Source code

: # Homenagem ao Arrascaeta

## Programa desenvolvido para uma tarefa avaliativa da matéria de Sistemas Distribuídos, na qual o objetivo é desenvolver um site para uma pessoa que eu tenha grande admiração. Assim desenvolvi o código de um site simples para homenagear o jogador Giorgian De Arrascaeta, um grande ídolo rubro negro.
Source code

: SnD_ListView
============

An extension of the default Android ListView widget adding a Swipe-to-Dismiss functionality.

------

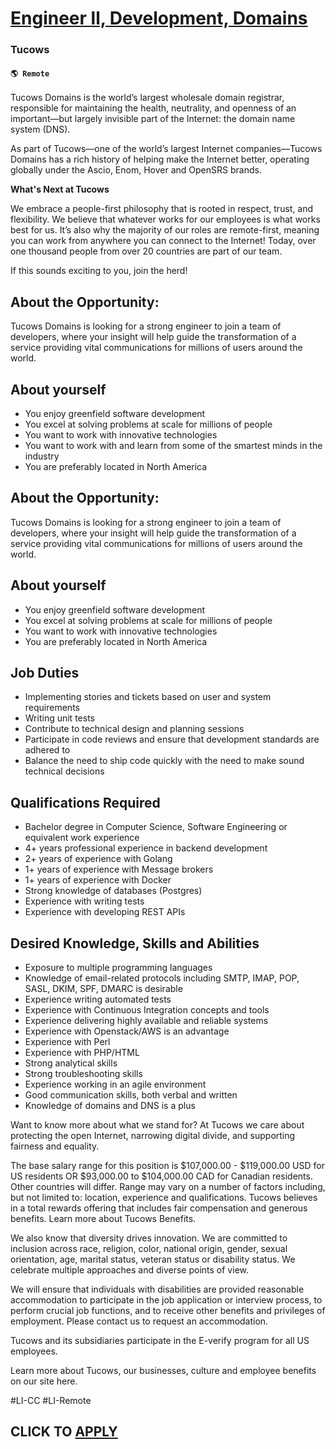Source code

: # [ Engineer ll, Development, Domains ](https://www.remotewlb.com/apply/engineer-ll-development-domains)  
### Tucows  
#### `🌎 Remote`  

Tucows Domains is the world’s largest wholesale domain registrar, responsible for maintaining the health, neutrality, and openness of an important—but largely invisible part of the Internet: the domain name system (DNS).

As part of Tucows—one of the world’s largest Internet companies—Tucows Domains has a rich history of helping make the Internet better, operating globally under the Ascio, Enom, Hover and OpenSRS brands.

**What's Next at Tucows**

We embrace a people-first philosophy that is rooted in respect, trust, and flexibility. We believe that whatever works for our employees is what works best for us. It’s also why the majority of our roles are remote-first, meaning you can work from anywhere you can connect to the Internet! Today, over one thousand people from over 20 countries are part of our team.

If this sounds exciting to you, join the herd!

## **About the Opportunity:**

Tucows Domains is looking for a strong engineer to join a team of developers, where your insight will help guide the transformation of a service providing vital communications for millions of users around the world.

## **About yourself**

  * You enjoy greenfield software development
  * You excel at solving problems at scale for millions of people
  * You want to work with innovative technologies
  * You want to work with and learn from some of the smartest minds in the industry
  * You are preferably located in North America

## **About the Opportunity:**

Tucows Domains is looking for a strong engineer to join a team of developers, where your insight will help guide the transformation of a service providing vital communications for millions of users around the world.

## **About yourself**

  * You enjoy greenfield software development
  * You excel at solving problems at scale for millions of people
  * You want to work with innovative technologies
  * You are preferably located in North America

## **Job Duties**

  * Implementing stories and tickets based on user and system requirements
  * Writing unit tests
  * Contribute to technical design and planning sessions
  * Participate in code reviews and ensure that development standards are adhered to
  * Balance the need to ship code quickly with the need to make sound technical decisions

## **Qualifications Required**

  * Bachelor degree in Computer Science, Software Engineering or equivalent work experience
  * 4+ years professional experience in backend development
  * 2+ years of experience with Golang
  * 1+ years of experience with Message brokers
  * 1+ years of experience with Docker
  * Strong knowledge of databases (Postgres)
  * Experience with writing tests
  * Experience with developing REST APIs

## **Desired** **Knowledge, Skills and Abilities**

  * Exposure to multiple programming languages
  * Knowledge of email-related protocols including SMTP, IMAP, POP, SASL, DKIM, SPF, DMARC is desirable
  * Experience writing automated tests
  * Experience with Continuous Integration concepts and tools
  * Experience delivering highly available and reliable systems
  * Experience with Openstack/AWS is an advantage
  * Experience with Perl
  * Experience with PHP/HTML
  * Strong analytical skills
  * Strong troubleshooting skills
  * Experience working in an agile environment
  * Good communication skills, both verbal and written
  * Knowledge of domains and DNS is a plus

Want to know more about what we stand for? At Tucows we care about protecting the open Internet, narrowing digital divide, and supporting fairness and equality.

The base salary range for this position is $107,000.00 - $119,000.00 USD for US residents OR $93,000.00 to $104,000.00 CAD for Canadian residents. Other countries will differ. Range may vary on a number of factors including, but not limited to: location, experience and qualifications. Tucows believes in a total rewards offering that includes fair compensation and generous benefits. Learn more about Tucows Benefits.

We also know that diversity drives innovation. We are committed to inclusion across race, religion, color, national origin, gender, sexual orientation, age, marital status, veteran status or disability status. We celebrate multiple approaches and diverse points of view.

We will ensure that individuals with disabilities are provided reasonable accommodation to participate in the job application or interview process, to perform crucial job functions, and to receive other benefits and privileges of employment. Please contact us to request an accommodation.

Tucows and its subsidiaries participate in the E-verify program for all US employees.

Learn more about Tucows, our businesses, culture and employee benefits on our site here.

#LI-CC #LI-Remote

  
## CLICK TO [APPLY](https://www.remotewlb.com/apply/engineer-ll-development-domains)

------

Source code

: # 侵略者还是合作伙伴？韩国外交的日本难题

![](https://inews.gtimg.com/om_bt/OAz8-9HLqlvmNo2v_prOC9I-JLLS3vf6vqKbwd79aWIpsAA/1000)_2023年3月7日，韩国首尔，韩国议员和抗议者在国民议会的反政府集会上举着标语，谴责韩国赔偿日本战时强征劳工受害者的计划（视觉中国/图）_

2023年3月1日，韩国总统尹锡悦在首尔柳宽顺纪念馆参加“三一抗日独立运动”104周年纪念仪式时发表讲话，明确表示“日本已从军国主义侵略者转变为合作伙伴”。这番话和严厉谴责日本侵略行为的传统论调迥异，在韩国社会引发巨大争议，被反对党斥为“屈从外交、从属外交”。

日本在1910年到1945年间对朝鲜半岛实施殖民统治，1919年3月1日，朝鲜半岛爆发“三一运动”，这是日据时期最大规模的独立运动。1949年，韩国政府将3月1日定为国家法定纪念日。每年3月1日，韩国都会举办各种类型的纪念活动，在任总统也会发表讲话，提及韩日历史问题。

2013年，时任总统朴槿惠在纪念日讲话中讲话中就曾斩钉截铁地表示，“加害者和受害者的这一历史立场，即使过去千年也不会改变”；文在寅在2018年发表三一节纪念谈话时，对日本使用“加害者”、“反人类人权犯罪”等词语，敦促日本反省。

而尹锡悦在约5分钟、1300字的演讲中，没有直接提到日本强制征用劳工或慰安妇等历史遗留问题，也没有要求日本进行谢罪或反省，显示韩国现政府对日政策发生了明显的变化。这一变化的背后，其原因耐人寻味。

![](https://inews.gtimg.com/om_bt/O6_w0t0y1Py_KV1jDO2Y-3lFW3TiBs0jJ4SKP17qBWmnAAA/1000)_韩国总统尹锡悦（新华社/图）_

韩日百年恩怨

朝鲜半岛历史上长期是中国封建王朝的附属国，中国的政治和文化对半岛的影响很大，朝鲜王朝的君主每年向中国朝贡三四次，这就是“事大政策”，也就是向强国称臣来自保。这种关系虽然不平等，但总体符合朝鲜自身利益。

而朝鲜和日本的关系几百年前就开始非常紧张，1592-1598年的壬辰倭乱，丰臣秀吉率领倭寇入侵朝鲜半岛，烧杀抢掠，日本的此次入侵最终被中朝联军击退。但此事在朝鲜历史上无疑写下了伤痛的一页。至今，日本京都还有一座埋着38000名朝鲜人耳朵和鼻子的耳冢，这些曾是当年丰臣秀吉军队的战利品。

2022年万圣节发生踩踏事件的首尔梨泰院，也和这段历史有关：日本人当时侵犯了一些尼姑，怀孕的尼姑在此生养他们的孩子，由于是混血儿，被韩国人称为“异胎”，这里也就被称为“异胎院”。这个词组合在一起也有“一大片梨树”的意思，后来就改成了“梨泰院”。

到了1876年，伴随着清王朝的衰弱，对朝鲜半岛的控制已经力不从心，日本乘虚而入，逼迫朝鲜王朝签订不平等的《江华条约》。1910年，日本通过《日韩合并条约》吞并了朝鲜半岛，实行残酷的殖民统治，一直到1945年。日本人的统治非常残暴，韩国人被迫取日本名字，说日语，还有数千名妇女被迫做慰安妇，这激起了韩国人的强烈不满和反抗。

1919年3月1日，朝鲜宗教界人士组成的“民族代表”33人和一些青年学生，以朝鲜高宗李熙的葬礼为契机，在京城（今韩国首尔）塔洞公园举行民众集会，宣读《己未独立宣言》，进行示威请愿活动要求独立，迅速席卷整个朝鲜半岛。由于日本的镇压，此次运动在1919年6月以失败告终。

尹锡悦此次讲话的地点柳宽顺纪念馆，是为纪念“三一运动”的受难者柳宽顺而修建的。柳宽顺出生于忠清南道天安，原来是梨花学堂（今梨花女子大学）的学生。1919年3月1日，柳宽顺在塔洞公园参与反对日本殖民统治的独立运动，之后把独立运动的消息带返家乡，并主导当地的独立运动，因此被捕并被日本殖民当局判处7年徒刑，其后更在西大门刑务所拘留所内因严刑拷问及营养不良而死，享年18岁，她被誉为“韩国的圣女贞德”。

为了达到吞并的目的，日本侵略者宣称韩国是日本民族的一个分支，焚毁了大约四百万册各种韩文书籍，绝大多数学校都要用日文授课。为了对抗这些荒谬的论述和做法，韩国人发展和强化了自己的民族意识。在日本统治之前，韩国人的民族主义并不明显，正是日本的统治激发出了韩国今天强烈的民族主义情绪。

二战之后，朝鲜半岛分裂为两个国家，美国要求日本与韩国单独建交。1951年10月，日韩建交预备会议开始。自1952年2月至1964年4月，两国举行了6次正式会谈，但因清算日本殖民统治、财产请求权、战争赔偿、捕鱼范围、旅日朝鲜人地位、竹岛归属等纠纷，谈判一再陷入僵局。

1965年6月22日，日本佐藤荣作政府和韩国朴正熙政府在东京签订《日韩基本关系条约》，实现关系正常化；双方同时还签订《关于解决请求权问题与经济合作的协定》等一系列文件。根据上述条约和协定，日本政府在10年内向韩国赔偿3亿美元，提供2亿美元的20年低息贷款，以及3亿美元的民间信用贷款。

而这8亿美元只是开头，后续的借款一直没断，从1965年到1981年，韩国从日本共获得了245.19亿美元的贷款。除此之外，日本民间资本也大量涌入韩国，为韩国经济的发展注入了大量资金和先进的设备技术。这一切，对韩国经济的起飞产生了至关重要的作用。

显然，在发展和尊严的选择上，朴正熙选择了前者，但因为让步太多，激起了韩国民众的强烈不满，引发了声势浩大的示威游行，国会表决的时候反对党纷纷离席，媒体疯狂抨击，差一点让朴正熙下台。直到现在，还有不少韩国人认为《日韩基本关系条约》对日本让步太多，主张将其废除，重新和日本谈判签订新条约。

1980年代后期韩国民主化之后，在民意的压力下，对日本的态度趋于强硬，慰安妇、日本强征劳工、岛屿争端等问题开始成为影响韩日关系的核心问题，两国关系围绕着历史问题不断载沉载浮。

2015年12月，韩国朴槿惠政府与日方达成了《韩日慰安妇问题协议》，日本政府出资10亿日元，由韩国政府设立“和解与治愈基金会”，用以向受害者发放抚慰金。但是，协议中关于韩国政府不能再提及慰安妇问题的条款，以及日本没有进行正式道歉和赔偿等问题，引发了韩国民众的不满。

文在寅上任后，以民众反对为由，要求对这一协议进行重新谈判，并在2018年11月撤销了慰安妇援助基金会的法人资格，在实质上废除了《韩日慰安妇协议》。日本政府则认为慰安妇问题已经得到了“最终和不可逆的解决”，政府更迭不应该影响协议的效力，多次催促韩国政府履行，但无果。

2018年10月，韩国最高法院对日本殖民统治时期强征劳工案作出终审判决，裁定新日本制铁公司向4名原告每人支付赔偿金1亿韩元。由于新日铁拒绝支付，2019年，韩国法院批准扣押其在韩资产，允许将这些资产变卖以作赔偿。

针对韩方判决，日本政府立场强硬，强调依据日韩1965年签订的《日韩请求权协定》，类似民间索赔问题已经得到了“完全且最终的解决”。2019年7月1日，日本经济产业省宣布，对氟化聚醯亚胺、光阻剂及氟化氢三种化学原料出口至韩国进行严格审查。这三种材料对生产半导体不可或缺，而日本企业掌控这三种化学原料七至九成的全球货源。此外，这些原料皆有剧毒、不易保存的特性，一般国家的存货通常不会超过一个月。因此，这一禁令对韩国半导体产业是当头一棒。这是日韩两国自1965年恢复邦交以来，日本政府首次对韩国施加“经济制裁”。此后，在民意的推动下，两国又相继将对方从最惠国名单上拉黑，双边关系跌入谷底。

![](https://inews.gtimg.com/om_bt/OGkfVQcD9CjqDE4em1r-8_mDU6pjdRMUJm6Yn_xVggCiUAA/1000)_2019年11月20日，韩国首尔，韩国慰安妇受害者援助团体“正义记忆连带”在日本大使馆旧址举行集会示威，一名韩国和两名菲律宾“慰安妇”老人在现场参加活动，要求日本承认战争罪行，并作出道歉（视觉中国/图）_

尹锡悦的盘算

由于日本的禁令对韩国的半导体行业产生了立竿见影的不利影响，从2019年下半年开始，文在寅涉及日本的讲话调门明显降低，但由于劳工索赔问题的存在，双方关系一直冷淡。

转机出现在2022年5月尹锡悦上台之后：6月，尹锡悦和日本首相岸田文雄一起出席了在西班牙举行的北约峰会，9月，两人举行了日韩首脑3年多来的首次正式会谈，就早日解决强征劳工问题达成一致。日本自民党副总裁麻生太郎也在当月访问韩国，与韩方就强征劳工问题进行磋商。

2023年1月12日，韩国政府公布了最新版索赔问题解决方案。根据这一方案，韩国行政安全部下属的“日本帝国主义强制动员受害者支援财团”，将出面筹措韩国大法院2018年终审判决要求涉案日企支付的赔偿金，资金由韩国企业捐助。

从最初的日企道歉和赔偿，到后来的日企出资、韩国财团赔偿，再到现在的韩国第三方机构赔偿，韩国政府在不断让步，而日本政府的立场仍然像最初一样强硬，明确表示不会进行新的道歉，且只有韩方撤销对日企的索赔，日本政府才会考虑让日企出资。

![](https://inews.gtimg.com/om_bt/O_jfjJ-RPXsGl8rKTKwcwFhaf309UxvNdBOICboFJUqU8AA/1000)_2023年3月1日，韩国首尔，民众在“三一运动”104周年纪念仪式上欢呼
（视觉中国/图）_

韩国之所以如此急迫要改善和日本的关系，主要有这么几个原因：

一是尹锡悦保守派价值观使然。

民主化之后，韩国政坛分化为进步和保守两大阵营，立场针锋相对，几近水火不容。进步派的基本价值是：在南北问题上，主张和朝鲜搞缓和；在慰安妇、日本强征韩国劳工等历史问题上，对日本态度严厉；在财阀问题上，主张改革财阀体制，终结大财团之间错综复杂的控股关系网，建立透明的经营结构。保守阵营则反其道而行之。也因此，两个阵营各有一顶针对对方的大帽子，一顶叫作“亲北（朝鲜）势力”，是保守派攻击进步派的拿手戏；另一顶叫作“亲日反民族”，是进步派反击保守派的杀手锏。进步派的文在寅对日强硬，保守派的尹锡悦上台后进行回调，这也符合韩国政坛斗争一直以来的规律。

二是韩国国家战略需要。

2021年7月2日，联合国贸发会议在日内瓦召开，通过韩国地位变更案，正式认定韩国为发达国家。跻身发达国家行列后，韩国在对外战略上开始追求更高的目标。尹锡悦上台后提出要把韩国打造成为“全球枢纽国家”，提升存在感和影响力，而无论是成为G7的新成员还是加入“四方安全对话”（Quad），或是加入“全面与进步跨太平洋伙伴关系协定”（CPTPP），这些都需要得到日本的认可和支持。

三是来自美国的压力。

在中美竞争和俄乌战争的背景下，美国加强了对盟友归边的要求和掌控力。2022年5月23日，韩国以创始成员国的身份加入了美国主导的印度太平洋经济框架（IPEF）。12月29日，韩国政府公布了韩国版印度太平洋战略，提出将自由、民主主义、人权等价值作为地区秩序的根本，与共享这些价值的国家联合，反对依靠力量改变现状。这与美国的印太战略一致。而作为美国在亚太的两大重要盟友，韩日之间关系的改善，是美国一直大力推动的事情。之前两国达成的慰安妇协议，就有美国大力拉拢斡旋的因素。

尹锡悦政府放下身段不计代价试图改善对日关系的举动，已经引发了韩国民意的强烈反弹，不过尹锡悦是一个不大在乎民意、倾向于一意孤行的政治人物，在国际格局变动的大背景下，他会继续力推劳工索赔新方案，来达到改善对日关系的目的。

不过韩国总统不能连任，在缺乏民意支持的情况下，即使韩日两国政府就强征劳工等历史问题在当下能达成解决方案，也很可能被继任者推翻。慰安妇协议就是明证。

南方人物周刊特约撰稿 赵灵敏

------

**What you should do**
Given the records above, return exactly the lines starting at the line containing "2013年，时任总统朴槿惠在" and ending at the line containing "2022年万圣节发生踩踏事件", including both.

**Answer to this problem**
2013年，时任总统朴槿惠在纪念日讲话中讲话中就曾斩钉截铁地表示，“加害者和受害者的这一历史立场，即使过去千年也不会改变”；文在寅在2018年发表三一节纪念谈话时，对日本使用“加害者”、“反人类人权犯罪”等词语，敦促日本反省。

而尹锡悦在约5分钟、1300字的演讲中，没有直接提到日本强制征用劳工或慰安妇等历史遗留问题，也没有要求日本进行谢罪或反省，显示韩国现政府对日政策发生了明显的变化。这一变化的背后，其原因耐人寻味。

![](https://inews.gtimg.com/om_bt/O6_w0t0y1Py_KV1jDO2Y-3lFW3TiBs0jJ4SKP17qBWmnAAA/1000)_韩国总统尹锡悦（新华社/图）_

韩日百年恩怨

朝鲜半岛历史上长期是中国封建王朝的附属国，中国的政治和文化对半岛的影响很大，朝鲜王朝的君主每年向中国朝贡三四次，这就是“事大政策”，也就是向强国称臣来自保。这种关系虽然不平等，但总体符合朝鲜自身利益。

而朝鲜和日本的关系几百年前就开始非常紧张，1592-1598年的壬辰倭乱，丰臣秀吉率领倭寇入侵朝鲜半岛，烧杀抢掠，日本的此次入侵最终被中朝联军击退。但此事在朝鲜历史上无疑写下了伤痛的一页。至今，日本京都还有一座埋着38000名朝鲜人耳朵和鼻子的耳冢，这些曾是当年丰臣秀吉军队的战利品。

2022年万圣节发生踩踏事件的首尔梨泰院，也和这段历史有关：日本人当时侵犯了一些尼姑，怀孕的尼姑在此生养他们的孩子，由于是混血儿，被韩国人称为“异胎”，这里也就被称为“异胎院”。这个词组合在一起也有“一大片梨树”的意思，后来就改成了“梨泰院”。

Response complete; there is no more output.